A common misconception is that HDR takes up a lot of bandwidth, but Lattie suggests it only adds “five or 10 percent overhead versus SDR at the same resolution. So HDR does add additional bandwidth, but it’s negligible.”
We also asked Lattie why the perception is that HDR seems to be connected to 4K in many people’s minds. “HDR and Dolby Vision and even immersive sound have been associated with 4K because I think that’s been a lot of content creators have launched those formats along with 4K, whether on Blu-ray or streaming.

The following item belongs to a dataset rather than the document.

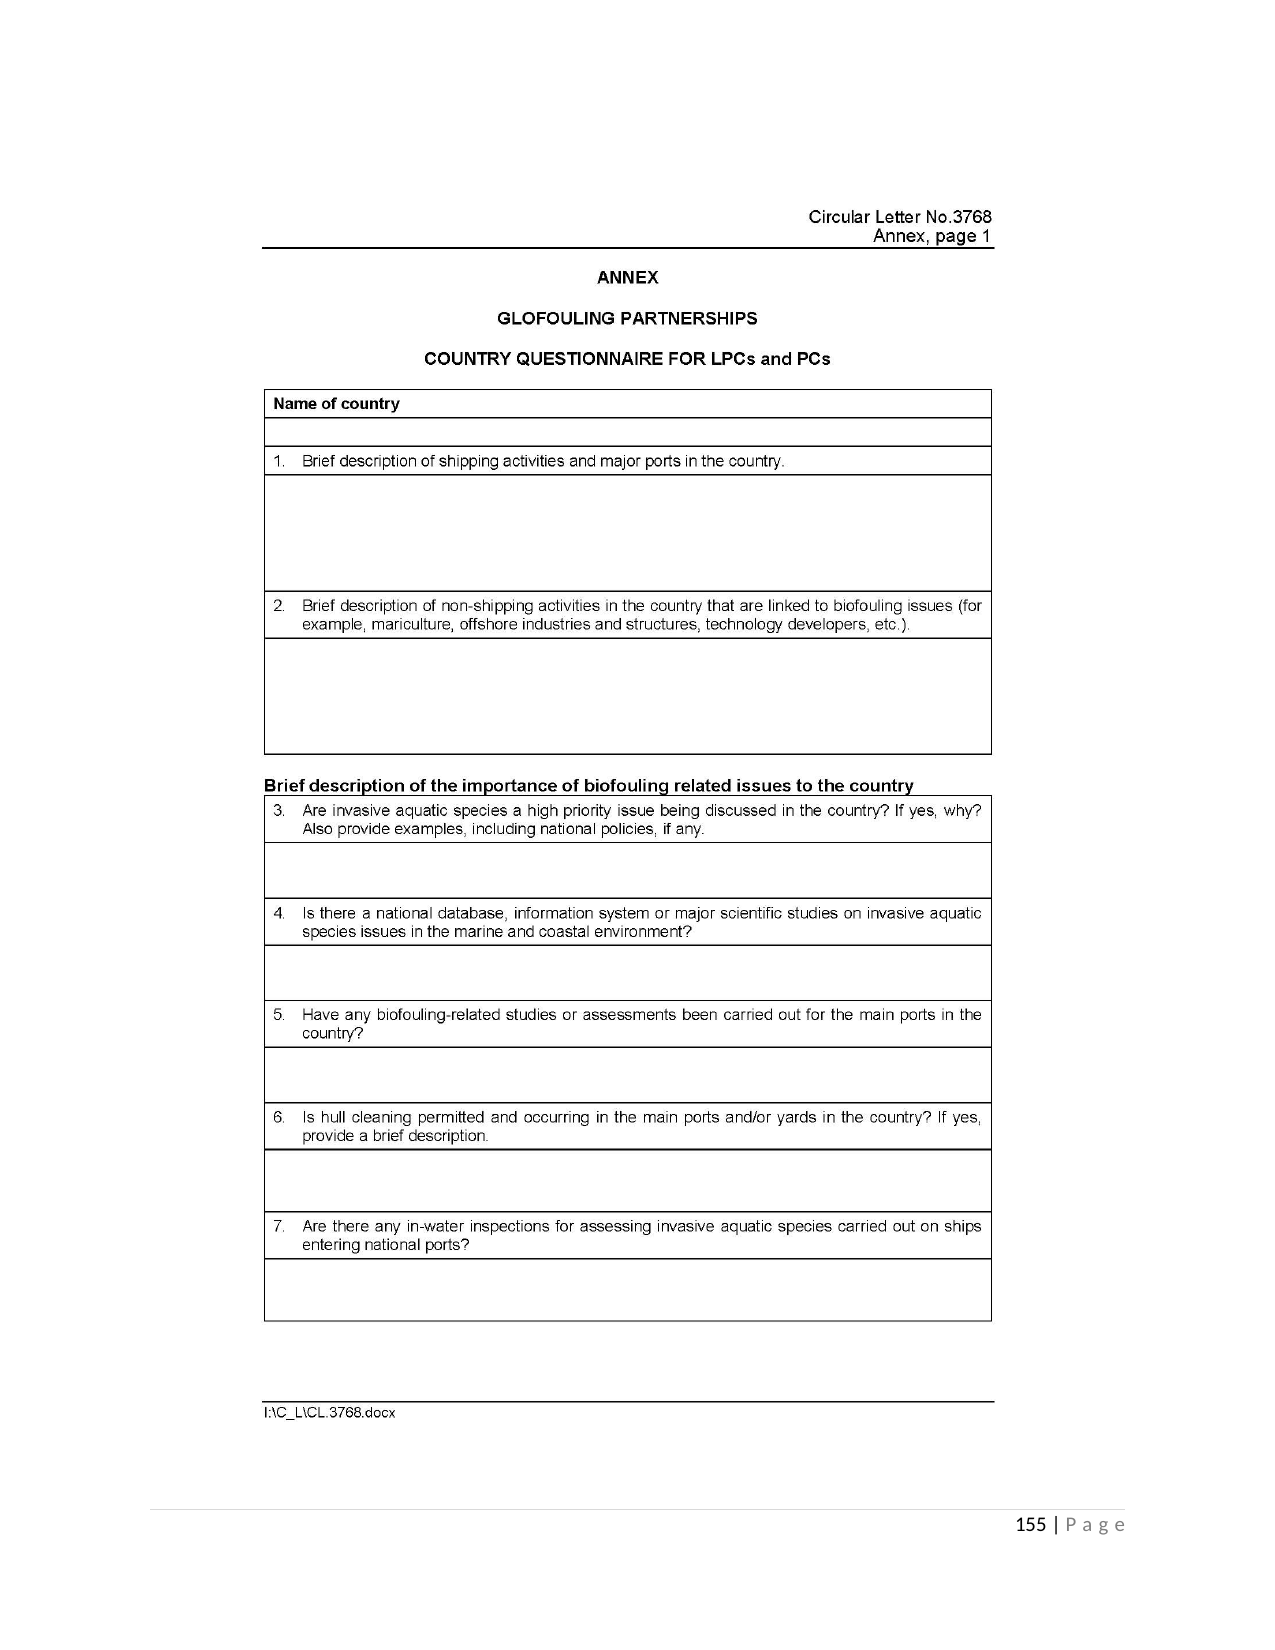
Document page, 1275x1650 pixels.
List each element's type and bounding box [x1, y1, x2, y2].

picture [150, 181, 1105, 1451]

“My team has a lot of time with our content distribution partners and even in their consumer research – [it’s true that] bundling the two [4K and HDR] in the marketing it’s much easier for people to understand the difference.”
Getting the message across
Lattie admits that talking to consumers about HDR benefits is difficult to do. “To be honest with you, I think one of the real challenges is that it’s like the old megapixel race or clock speed on CPUs. It’s all about, you know, screen size and resolution. Consumers really understand 2K versus 4K. That’s a real clean, simple kind of thing to explain.
“High Dynamic Range versus standard dynamic range is a really complex thing to get across it’s one of those things that when you see it, you get it but it’s hard to describe.”
Dolby Cinema has helped with that. But it’s much easier to show someone and then when they see it then they get it. I think it’ll change as more services launch with HDR.
“I mean, Netflix has thousands of hours now but it’s kind of one example. Amazon has some shows, but I think with platforms like Disney launching, you’re seeing a lot more HDR. They went back and remastered so much stuff and that’ll hopefully help consumers [to understand the technology more].”